With two episodes to go though, all that can and will change. We’re almost no closer to narrowing in on the rapist than we were after episode one. Each of the above had opportunity, each of them lied about their whereabouts on the night of the attack… it’s no wonder Hardy and Miller were feeling frustrated, not least after Harford’s “stupid, basic, page one mistake”. Nobody knows better than them how it feels for a guilty party to walk free because a clever defence tore holes in an investigation jeopardised by misconduct.

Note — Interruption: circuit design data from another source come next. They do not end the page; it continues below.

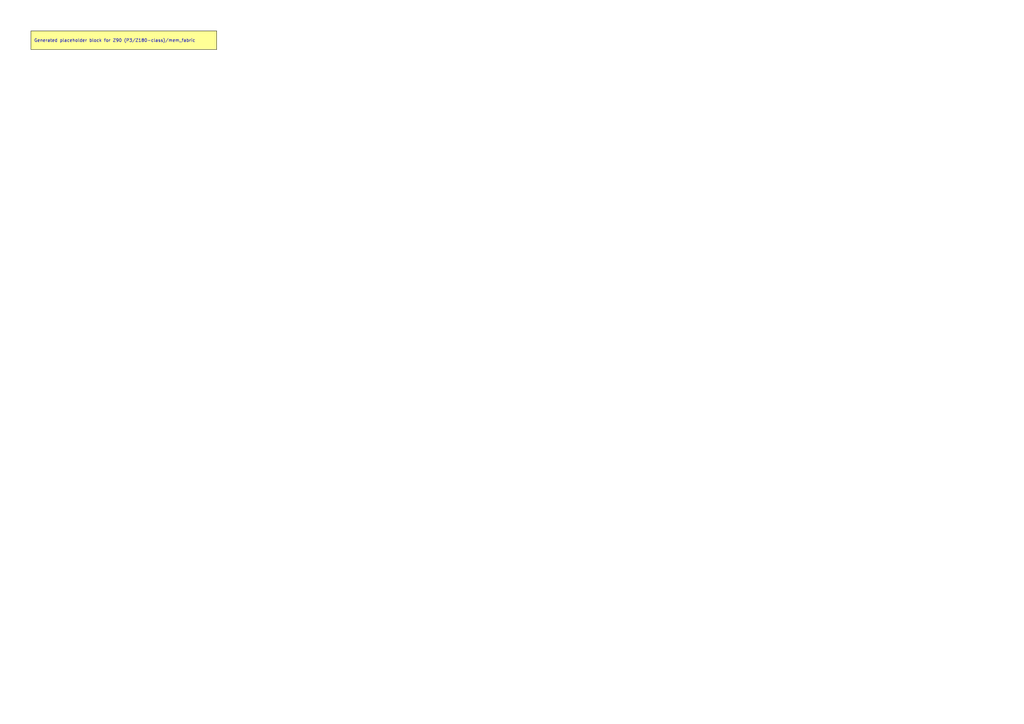
<source format=kicad_sch>
(kicad_sch
	(version 20250114)
	(generator "kicadgen")
	(generator_version "0.2")
	(uuid "89e3fb5d-801e-57af-80a9-5dbd7b379238")
	(paper "A3")
	(title_block
		(title "Z90 (P3/Z180-class)::mem_fabric")
		(company "Project Carbon")
		(comment 1 "Generated - do not edit in generated/")
		(comment 2 "Edit in schem/kicad9/manual/ or refine mapping specs")
	)
	(lib_symbols)
	(text_box
		"Generated placeholder block for Z90 (P3/Z180-class)/mem_fabric"
		(exclude_from_sim no)
		(at
			12.7
			12.7
			0
		)
		(size 76.2 7.62)
		(margins
			1.27
			1.27
			1.27
			1.27
		)
		(stroke
			(width 0)
			(type default)
			(color
				0
				0
				0
				1
			)
		)
		(fill
			(type color)
			(color
				255
				255
				150
				1
			)
		)
		(effects
			(font
				(size 1.27 1.27)
			)
			(justify left)
		)
		(uuid "8afd1445-0de5-5310-b0de-9b04213eb0f5")
	)
	(sheet_instances
		(path
			"/"
			(page "1")
		)
	)
	(embedded_fonts no)
)

</source>
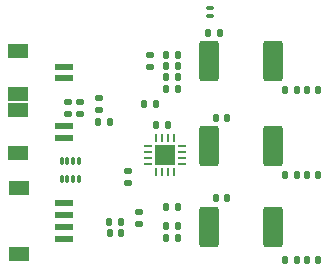
<source format=gbp>
G04 #@! TF.GenerationSoftware,KiCad,Pcbnew,(6.0.7-1)-1*
G04 #@! TF.CreationDate,2023-01-06T02:07:54-05:00*
G04 #@! TF.ProjectId,O32controller,4f333263-6f6e-4747-926f-6c6c65722e6b,rev?*
G04 #@! TF.SameCoordinates,Original*
G04 #@! TF.FileFunction,Paste,Bot*
G04 #@! TF.FilePolarity,Positive*
%FSLAX46Y46*%
G04 Gerber Fmt 4.6, Leading zero omitted, Abs format (unit mm)*
G04 Created by KiCad (PCBNEW (6.0.7-1)-1) date 2023-01-06 02:07:54*
%MOMM*%
%LPD*%
G01*
G04 APERTURE LIST*
G04 Aperture macros list*
%AMRoundRect*
0 Rectangle with rounded corners*
0 $1 Rounding radius*
0 $2 $3 $4 $5 $6 $7 $8 $9 X,Y pos of 4 corners*
0 Add a 4 corners polygon primitive as box body*
4,1,4,$2,$3,$4,$5,$6,$7,$8,$9,$2,$3,0*
0 Add four circle primitives for the rounded corners*
1,1,$1+$1,$2,$3*
1,1,$1+$1,$4,$5*
1,1,$1+$1,$6,$7*
1,1,$1+$1,$8,$9*
0 Add four rect primitives between the rounded corners*
20,1,$1+$1,$2,$3,$4,$5,0*
20,1,$1+$1,$4,$5,$6,$7,0*
20,1,$1+$1,$6,$7,$8,$9,0*
20,1,$1+$1,$8,$9,$2,$3,0*%
G04 Aperture macros list end*
%ADD10RoundRect,0.140000X-0.140000X-0.170000X0.140000X-0.170000X0.140000X0.170000X-0.140000X0.170000X0*%
%ADD11RoundRect,0.135000X0.135000X0.185000X-0.135000X0.185000X-0.135000X-0.185000X0.135000X-0.185000X0*%
%ADD12RoundRect,0.140000X0.140000X0.170000X-0.140000X0.170000X-0.140000X-0.170000X0.140000X-0.170000X0*%
%ADD13R,0.711200X0.254000*%
%ADD14R,0.254000X0.711200*%
%ADD15R,1.701800X1.701800*%
%ADD16RoundRect,0.135000X-0.185000X0.135000X-0.185000X-0.135000X0.185000X-0.135000X0.185000X0.135000X0*%
%ADD17RoundRect,0.050000X0.100000X-0.285000X0.100000X0.285000X-0.100000X0.285000X-0.100000X-0.285000X0*%
%ADD18RoundRect,0.135000X-0.135000X-0.185000X0.135000X-0.185000X0.135000X0.185000X-0.135000X0.185000X0*%
%ADD19RoundRect,0.140000X-0.170000X0.140000X-0.170000X-0.140000X0.170000X-0.140000X0.170000X0.140000X0*%
%ADD20R,1.550000X0.600000*%
%ADD21R,1.800000X1.200000*%
%ADD22RoundRect,0.255000X0.595000X1.445000X-0.595000X1.445000X-0.595000X-1.445000X0.595000X-1.445000X0*%
%ADD23RoundRect,0.087500X-0.212500X0.087500X-0.212500X-0.087500X0.212500X-0.087500X0.212500X0.087500X0*%
%ADD24RoundRect,0.135000X0.185000X-0.135000X0.185000X0.135000X-0.185000X0.135000X-0.185000X-0.135000X0*%
G04 APERTURE END LIST*
D10*
X45320000Y-56600000D03*
X46280000Y-56600000D03*
D11*
X51110000Y-44350000D03*
X50090000Y-44350000D03*
D12*
X62985000Y-44450000D03*
X62025000Y-44450000D03*
X55280000Y-53650000D03*
X54320000Y-53650000D03*
D11*
X51110000Y-41510000D03*
X50090000Y-41510000D03*
D10*
X49270000Y-47450000D03*
X50230000Y-47450000D03*
D12*
X54630000Y-39650000D03*
X53670000Y-39650000D03*
X62980000Y-58850000D03*
X62020000Y-58850000D03*
D13*
X51450000Y-49249999D03*
X51450000Y-49750000D03*
X51450000Y-50250000D03*
X51450000Y-50750001D03*
D14*
X50750001Y-51450000D03*
X50250000Y-51450000D03*
X49750000Y-51450000D03*
X49249999Y-51450000D03*
D13*
X48550000Y-50750001D03*
X48550000Y-50250000D03*
X48550000Y-49750000D03*
X48550000Y-49249999D03*
D14*
X49249999Y-48550000D03*
X49750000Y-48550000D03*
X50250000Y-48550000D03*
X50750001Y-48550000D03*
D15*
X50000000Y-50000000D03*
D16*
X48700000Y-41490000D03*
X48700000Y-42510000D03*
D17*
X42750000Y-51990000D03*
X42250000Y-51990000D03*
X41750000Y-51990000D03*
X41250000Y-51990000D03*
X41250000Y-50510000D03*
X41750000Y-50510000D03*
X42250000Y-50510000D03*
X42750000Y-50510000D03*
D18*
X50090000Y-43400000D03*
X51110000Y-43400000D03*
D19*
X46850000Y-51370000D03*
X46850000Y-52330000D03*
D11*
X51110000Y-56000000D03*
X50090000Y-56000000D03*
D16*
X42800000Y-45490000D03*
X42800000Y-46510000D03*
D20*
X41500000Y-57050000D03*
X41500000Y-56050000D03*
X41500000Y-55050000D03*
X41500000Y-54050000D03*
D21*
X37625000Y-58350000D03*
X37625000Y-52750000D03*
D12*
X63000000Y-51650000D03*
X62040000Y-51650000D03*
D22*
X59150000Y-56050000D03*
X53750000Y-56050000D03*
D16*
X44400000Y-45190000D03*
X44400000Y-46210000D03*
D20*
X41480000Y-48500000D03*
X41480000Y-47500000D03*
D21*
X37605000Y-49800000D03*
X37605000Y-46200000D03*
D11*
X61160000Y-51650000D03*
X60140000Y-51650000D03*
D12*
X55250000Y-46850000D03*
X54290000Y-46850000D03*
D18*
X50090000Y-42460000D03*
X51110000Y-42460000D03*
D16*
X47850000Y-54790000D03*
X47850000Y-55810000D03*
D11*
X61160000Y-58850000D03*
X60140000Y-58850000D03*
D18*
X44340000Y-47150000D03*
X45360000Y-47150000D03*
D11*
X49260000Y-45650000D03*
X48240000Y-45650000D03*
D20*
X41480000Y-43500000D03*
X41480000Y-42500000D03*
D21*
X37605000Y-44800000D03*
X37605000Y-41200000D03*
D18*
X50090000Y-54400000D03*
X51110000Y-54400000D03*
D22*
X59150000Y-42050000D03*
X53750000Y-42050000D03*
D11*
X51110000Y-57000000D03*
X50090000Y-57000000D03*
D23*
X53850000Y-37550000D03*
X53850000Y-38200000D03*
D18*
X45290000Y-55650000D03*
X46310000Y-55650000D03*
D11*
X61165000Y-44450000D03*
X60145000Y-44450000D03*
D24*
X41800000Y-46510000D03*
X41800000Y-45490000D03*
D22*
X59150000Y-49250000D03*
X53750000Y-49250000D03*
M02*

</source>
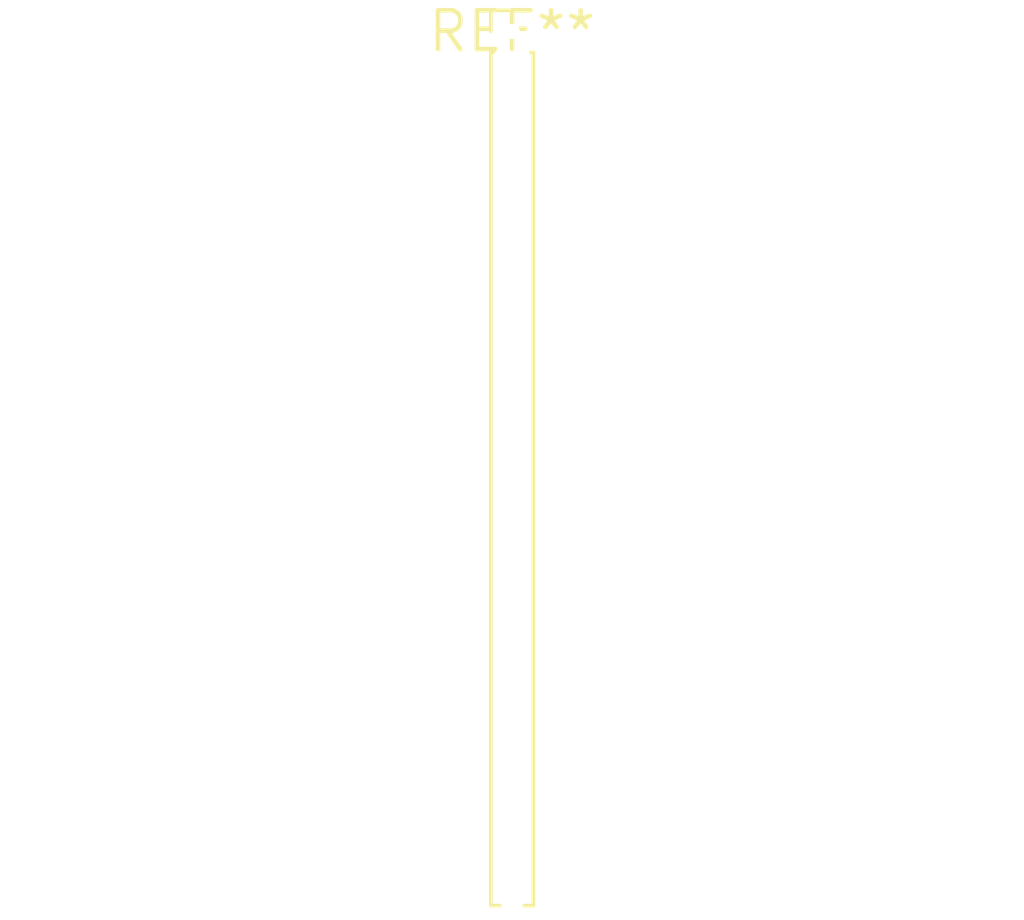
<source format=kicad_pcb>
(kicad_pcb (version 20240108) (generator pcbnew)

  (general
    (thickness 1.6)
  )

  (paper "A4")
  (layers
    (0 "F.Cu" signal)
    (31 "B.Cu" signal)
    (32 "B.Adhes" user "B.Adhesive")
    (33 "F.Adhes" user "F.Adhesive")
    (34 "B.Paste" user)
    (35 "F.Paste" user)
    (36 "B.SilkS" user "B.Silkscreen")
    (37 "F.SilkS" user "F.Silkscreen")
    (38 "B.Mask" user)
    (39 "F.Mask" user)
    (40 "Dwgs.User" user "User.Drawings")
    (41 "Cmts.User" user "User.Comments")
    (42 "Eco1.User" user "User.Eco1")
    (43 "Eco2.User" user "User.Eco2")
    (44 "Edge.Cuts" user)
    (45 "Margin" user)
    (46 "B.CrtYd" user "B.Courtyard")
    (47 "F.CrtYd" user "F.Courtyard")
    (48 "B.Fab" user)
    (49 "F.Fab" user)
    (50 "User.1" user)
    (51 "User.2" user)
    (52 "User.3" user)
    (53 "User.4" user)
    (54 "User.5" user)
    (55 "User.6" user)
    (56 "User.7" user)
    (57 "User.8" user)
    (58 "User.9" user)
  )

  (setup
    (pad_to_mask_clearance 0)
    (pcbplotparams
      (layerselection 0x00010fc_ffffffff)
      (plot_on_all_layers_selection 0x0000000_00000000)
      (disableapertmacros false)
      (usegerberextensions false)
      (usegerberattributes false)
      (usegerberadvancedattributes false)
      (creategerberjobfile false)
      (dashed_line_dash_ratio 12.000000)
      (dashed_line_gap_ratio 3.000000)
      (svgprecision 4)
      (plotframeref false)
      (viasonmask false)
      (mode 1)
      (useauxorigin false)
      (hpglpennumber 1)
      (hpglpenspeed 20)
      (hpglpendiameter 15.000000)
      (dxfpolygonmode false)
      (dxfimperialunits false)
      (dxfusepcbnewfont false)
      (psnegative false)
      (psa4output false)
      (plotreference false)
      (plotvalue false)
      (plotinvisibletext false)
      (sketchpadsonfab false)
      (subtractmaskfromsilk false)
      (outputformat 1)
      (mirror false)
      (drillshape 1)
      (scaleselection 1)
      (outputdirectory "")
    )
  )

  (net 0 "")

  (footprint "PinHeader_1x29_P1.00mm_Vertical" (layer "F.Cu") (at 0 0))

)

</source>
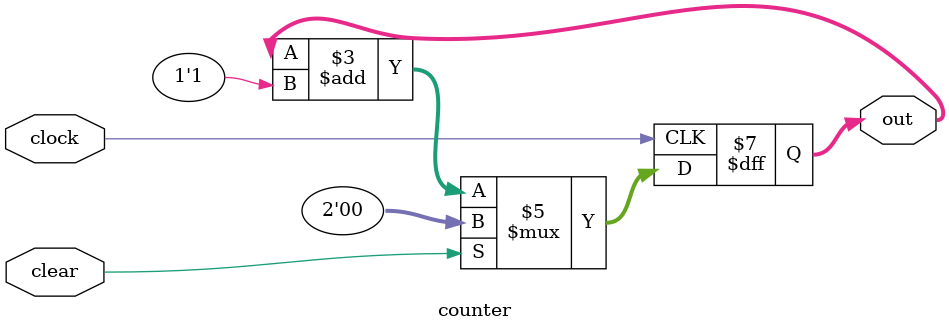
<source format=v>
module counter (clock, clear, out);
	input clear;
	input clock;
	output reg [1:0] out;

	always @ ( posedge clock )
	begin
		if (clear == 1)
			out <= 2'b00;
		else
			out <= out + 1'b1;
	end
endmodule // counter

</source>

Overall though, it was hard to concentrate fully on the case with Mark’s powerful thread woven through the episode. Cleverly, the scenes in Liverpool deliberately wrong-footed us by framing Mark as predator and Joe as prey. By continually drawing our attention to Mark’s knife, Joe was made to look like the endangered party, making that final scene even more harrowing to watch for its unexpectedness. 

Please let Mark live. The people of Broadchurch don’t give up – just look at Ellie. Or listen to Hardy’s touching plea to Daisy to stay and “fight a wee bit”, another of this episode’s many beautifully acted speeches.

Despite its grisly crime drama themes, at heart this show is about people surviving the lowest of ebbs through determination, family love and unity. Whatever’s happened in the previous episodes, the last two series have ended on images of a community drawing together—first to light Danny’s beacons, then to oust his killer. Killing off Mark Latimer this way and leaving Beth and Chloe doubly bereaved wouldn’t only feel cruel at this stage, it would go against Broadchurch’s grain.

I know, I know. I’m in denial. It’s the first stage of grief.